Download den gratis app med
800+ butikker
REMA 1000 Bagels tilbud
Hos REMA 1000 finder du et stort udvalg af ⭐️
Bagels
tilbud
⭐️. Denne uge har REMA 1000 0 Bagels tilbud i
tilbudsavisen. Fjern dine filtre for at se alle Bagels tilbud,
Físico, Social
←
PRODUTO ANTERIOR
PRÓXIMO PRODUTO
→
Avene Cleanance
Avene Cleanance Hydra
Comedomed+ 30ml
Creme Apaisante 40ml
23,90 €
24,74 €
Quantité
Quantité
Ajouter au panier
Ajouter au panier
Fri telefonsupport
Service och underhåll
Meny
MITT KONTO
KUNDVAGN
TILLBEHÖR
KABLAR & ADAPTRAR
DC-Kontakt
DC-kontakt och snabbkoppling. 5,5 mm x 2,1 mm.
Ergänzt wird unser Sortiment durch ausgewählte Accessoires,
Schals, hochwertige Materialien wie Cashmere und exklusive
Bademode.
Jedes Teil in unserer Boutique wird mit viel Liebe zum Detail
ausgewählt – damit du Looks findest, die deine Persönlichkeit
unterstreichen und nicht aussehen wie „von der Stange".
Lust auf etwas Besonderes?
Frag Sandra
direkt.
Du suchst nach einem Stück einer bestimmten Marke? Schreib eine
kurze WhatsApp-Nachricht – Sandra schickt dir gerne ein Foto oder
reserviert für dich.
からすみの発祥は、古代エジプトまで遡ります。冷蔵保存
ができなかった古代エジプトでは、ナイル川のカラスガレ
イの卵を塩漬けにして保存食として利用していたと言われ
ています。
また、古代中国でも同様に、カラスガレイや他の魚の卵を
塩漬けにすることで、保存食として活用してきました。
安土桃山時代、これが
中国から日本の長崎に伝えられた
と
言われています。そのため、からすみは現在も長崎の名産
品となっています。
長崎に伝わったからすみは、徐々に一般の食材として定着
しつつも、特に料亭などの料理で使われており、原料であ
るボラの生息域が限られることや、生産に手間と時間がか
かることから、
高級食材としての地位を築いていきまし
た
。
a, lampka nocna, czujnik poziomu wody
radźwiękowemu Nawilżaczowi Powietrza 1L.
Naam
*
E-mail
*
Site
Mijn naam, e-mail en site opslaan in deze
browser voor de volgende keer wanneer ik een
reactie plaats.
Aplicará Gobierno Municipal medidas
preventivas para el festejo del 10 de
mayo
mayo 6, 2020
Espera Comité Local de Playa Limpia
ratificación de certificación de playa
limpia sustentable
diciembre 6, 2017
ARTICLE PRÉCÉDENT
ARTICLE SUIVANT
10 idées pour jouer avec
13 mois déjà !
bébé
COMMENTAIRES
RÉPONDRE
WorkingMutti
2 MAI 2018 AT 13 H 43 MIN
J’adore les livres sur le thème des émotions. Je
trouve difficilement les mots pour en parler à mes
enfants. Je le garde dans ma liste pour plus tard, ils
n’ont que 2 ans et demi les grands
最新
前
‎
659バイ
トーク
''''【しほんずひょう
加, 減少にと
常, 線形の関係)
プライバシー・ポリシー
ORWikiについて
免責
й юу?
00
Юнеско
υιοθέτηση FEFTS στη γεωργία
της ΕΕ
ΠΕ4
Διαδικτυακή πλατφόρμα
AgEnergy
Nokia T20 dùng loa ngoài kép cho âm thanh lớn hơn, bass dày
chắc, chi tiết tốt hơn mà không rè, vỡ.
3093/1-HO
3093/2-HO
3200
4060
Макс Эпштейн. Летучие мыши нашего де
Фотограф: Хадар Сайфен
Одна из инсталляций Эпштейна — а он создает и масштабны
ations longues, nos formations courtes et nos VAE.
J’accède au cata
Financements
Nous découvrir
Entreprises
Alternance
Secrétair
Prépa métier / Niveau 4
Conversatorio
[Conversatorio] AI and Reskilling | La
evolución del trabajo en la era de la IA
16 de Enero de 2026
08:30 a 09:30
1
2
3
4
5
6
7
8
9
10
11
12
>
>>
★ ★ ★ ★
• _Exercise prompt_: Filter the records for lines holding the string "wird". Copy each one.

• _Response box_:
Ergänzt wird unser Sortiment durch ausgewählte Accessoires,
Jedes Teil in unserer Boutique wird mit viel Liebe zum Detail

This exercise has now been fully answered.